» **Problem statement**
Please pull out each line of the entries below that contains the word "gourmande". Case matters, so skip lines where the letters differ in capitalization.

════════════════════

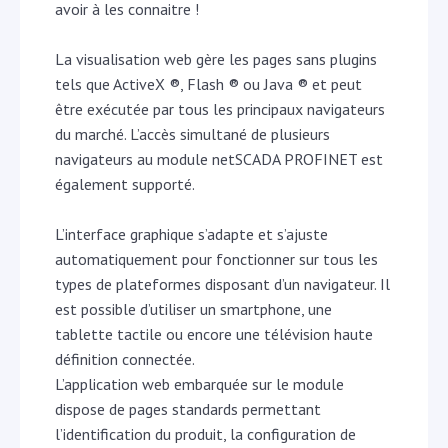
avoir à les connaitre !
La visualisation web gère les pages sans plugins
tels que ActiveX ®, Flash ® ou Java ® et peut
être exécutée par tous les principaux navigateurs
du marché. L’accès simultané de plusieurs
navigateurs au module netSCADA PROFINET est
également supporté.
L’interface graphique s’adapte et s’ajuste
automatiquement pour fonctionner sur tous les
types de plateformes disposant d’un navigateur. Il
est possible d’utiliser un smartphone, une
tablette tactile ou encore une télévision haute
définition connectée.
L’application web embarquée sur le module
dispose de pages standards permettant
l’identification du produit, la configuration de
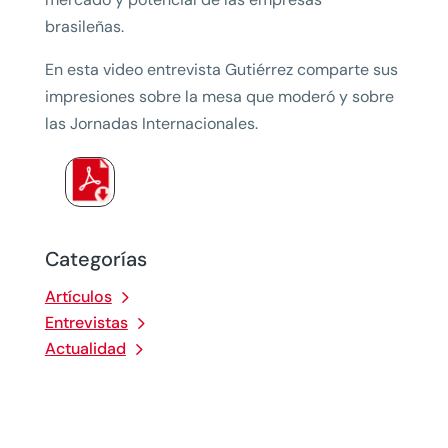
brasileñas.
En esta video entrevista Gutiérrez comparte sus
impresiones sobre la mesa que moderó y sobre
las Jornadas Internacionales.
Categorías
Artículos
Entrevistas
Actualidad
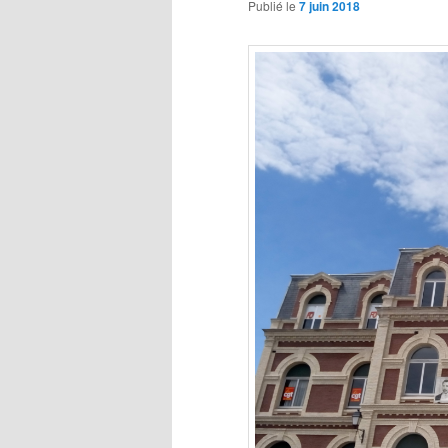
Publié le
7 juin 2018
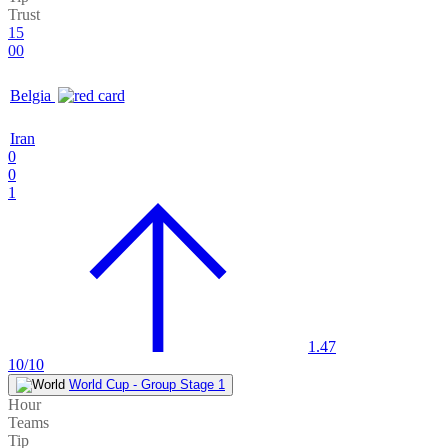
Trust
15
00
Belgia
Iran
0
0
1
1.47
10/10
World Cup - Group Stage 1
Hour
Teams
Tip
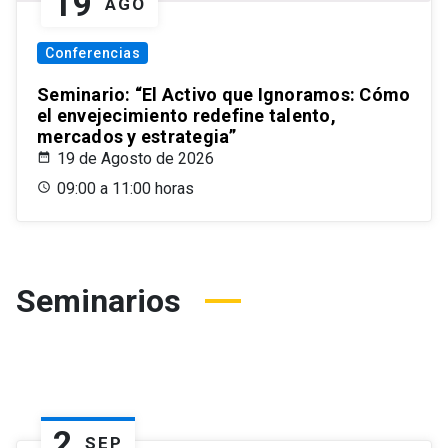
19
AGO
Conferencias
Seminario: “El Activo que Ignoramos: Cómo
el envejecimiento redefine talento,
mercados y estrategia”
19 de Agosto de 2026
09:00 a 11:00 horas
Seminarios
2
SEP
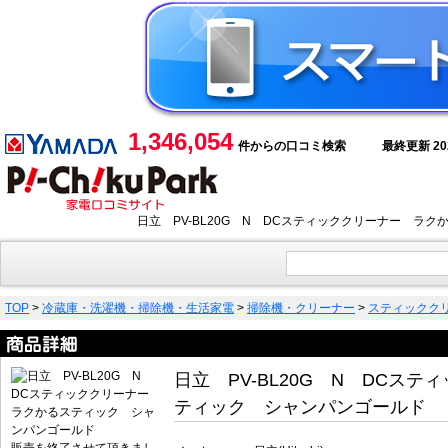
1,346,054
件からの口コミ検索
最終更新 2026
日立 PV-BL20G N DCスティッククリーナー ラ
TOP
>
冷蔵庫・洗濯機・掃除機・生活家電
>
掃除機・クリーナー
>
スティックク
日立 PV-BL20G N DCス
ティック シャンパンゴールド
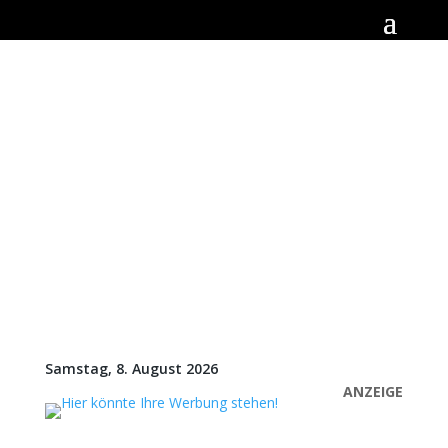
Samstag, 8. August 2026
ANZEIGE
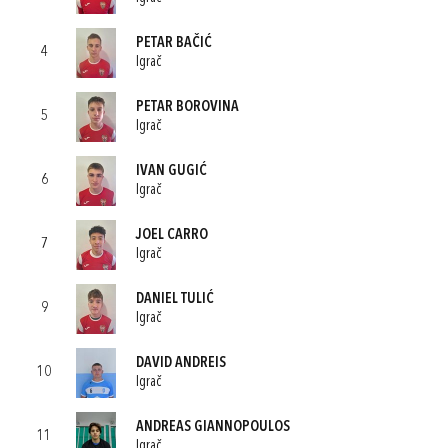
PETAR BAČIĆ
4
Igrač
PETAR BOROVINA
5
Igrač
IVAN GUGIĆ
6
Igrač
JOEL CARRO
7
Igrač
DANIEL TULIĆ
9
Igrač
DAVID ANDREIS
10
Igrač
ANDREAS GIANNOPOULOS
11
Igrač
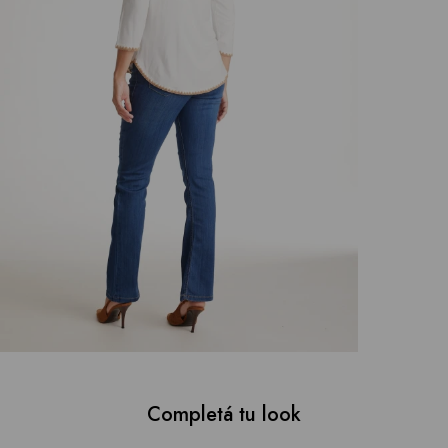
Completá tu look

════════════════════

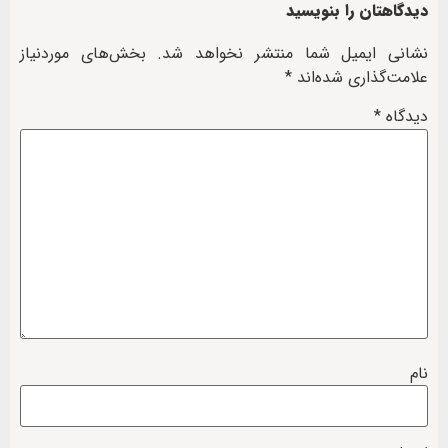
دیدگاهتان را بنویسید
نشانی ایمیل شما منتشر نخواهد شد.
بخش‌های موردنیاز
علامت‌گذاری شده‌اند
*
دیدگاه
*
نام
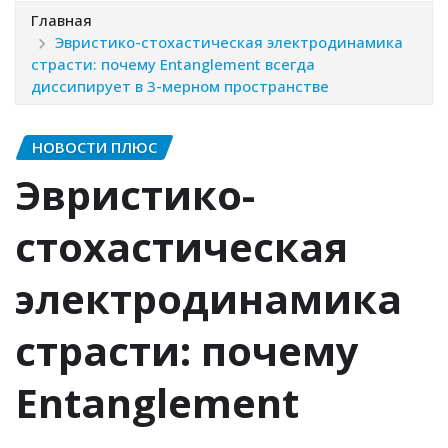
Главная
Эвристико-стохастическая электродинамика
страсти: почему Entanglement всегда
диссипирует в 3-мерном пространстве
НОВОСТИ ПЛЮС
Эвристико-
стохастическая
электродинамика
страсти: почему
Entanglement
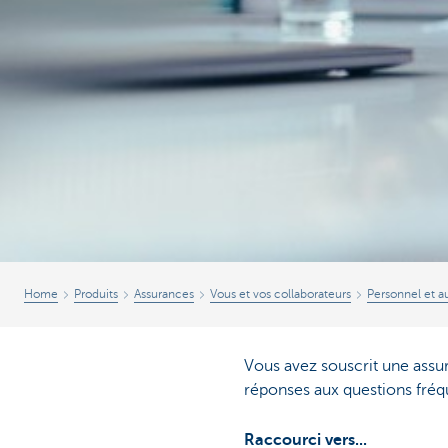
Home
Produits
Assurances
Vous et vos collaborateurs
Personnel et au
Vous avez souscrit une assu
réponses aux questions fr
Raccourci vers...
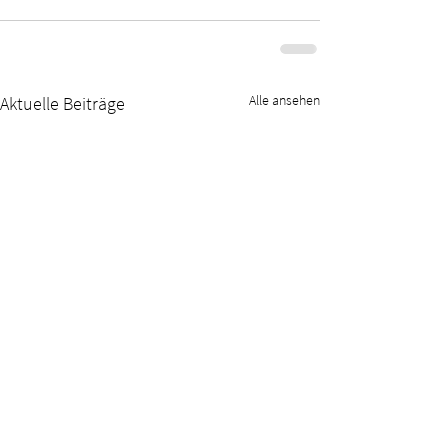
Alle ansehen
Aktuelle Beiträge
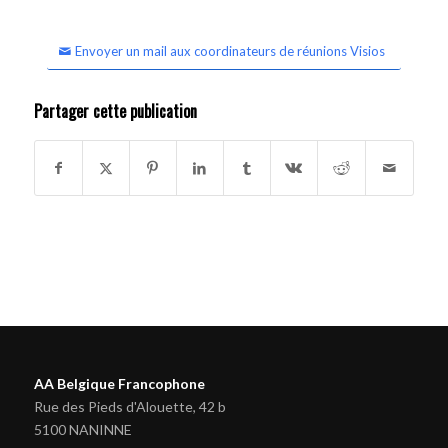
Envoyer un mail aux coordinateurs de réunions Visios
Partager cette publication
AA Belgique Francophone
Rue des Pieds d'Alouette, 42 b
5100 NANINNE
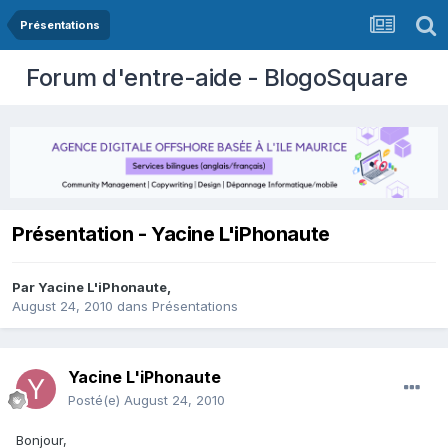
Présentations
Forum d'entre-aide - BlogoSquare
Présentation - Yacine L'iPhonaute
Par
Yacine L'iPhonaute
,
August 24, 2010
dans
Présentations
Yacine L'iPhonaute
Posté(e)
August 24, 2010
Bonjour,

════════════════════

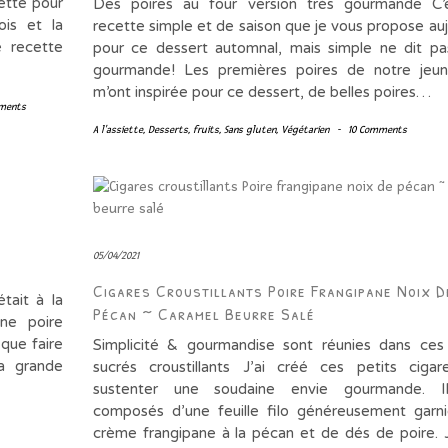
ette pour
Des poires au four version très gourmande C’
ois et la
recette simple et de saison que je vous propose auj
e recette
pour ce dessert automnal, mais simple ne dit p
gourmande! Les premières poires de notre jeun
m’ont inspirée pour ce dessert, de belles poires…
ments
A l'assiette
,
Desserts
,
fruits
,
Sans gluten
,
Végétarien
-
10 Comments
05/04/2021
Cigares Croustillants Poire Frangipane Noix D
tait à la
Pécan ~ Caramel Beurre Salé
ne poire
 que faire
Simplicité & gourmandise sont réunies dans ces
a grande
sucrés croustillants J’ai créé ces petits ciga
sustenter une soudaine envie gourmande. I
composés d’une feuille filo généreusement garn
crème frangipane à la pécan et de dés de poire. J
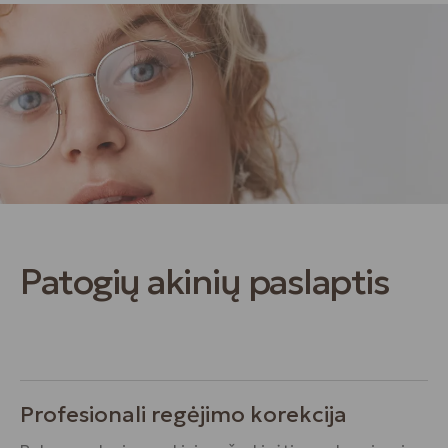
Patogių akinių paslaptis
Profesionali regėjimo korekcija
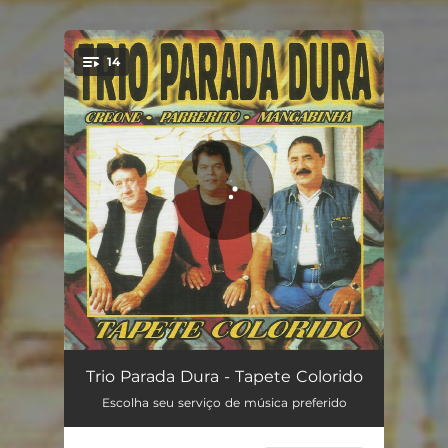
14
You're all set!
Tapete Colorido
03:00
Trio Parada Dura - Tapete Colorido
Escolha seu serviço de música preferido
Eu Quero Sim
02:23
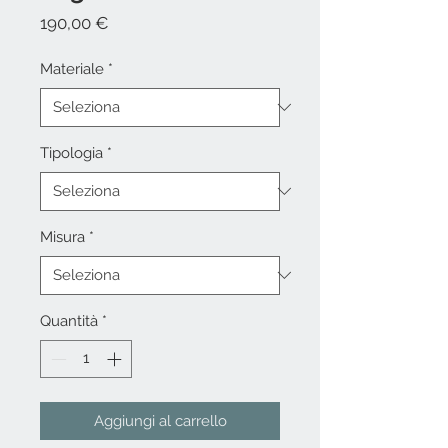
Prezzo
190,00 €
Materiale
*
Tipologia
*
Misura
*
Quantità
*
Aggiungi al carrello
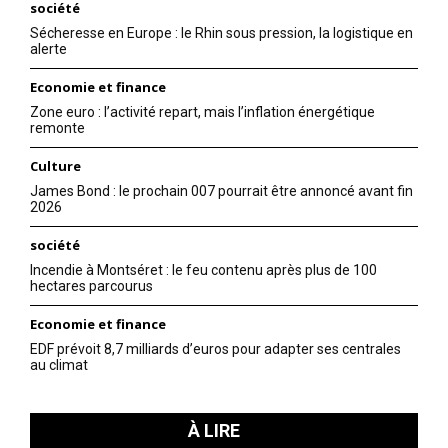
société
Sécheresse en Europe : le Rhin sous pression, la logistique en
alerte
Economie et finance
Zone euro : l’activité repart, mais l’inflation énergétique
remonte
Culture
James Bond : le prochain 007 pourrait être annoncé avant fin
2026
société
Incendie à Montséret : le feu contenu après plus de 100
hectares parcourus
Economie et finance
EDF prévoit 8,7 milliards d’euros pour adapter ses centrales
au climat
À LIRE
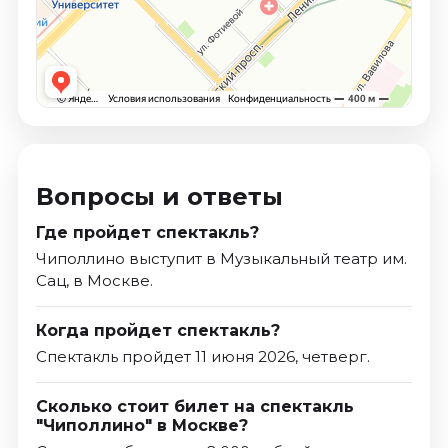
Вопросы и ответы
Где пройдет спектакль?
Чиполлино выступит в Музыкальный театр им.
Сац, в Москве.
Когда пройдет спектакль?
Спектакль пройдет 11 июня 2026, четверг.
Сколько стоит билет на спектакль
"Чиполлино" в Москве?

════════════════════

» **Finished task**
Des poires au four version très gourmande C’
gourmande! Les premières poires de notre jeun
sustenter une soudaine envie gourmande. I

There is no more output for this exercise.